What's the problem guys, disgruntled ex employees? Previously burned PIs ? Either way you really ought to get on with your lives. You won't be affecting anything droning on and on here lol
This is what baffles me about the approach of some on here relentlessly investing in a company that is clearly still at sixes and sevens. There is no quick turnaround here - if at all. Increasing volumes means increasing your cost base. There's simply no single way of increasing sales to that extent without buying cheap, toxic business.

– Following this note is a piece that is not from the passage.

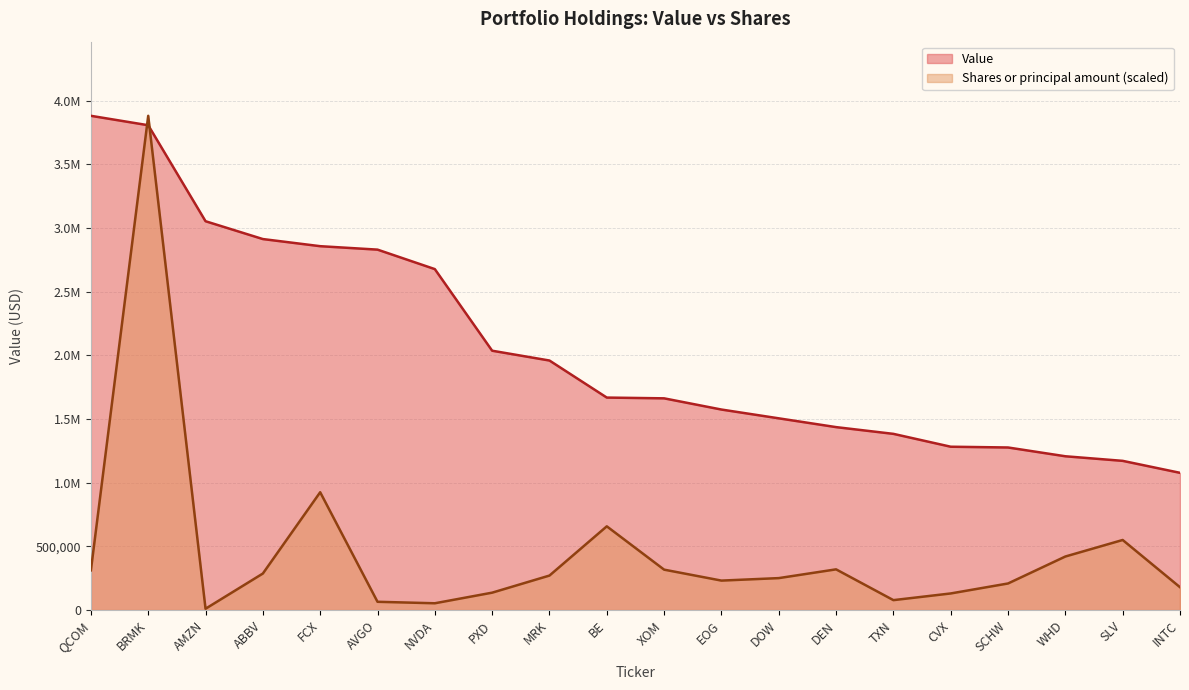

Is it true that Shares or principal amount equals 217321.8 at CVX?

False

I can't imagine the brass at SIG will fall into that trap again. You need local expertise, a motivated sales force and local autonomy... none of which, as far as I can see, is currently present. It's too top down. Local managers are hog tied. They can't offer the service customers need to attract decent, high margin sales that need high service response.
In the past, they sold at decent margins. Currently they sell at very low margins, sporadically probably loss-making.
Explanation: Their goal (mainland Europe) is to double their turnover by 2025. However, they have lost a lot of credibility in recent years (staff turnover, no stock, not keeping promises). Those two things force them to sell at very low margins, otherwise they won't succeed.
Conclusion: they are trying to double their turnover to sell all their companies in Europe by 2025. Then hopefully they can pay dividends.
At least there is a profit margin, which would be an improvement in previous years, especially as the company is buying competitive business
The share price is falling mainly because the profit margin is very low on such a big turnover.
Just just the wider market, Kingspan has tanked today on a big drop in recent orders (profits are well up though).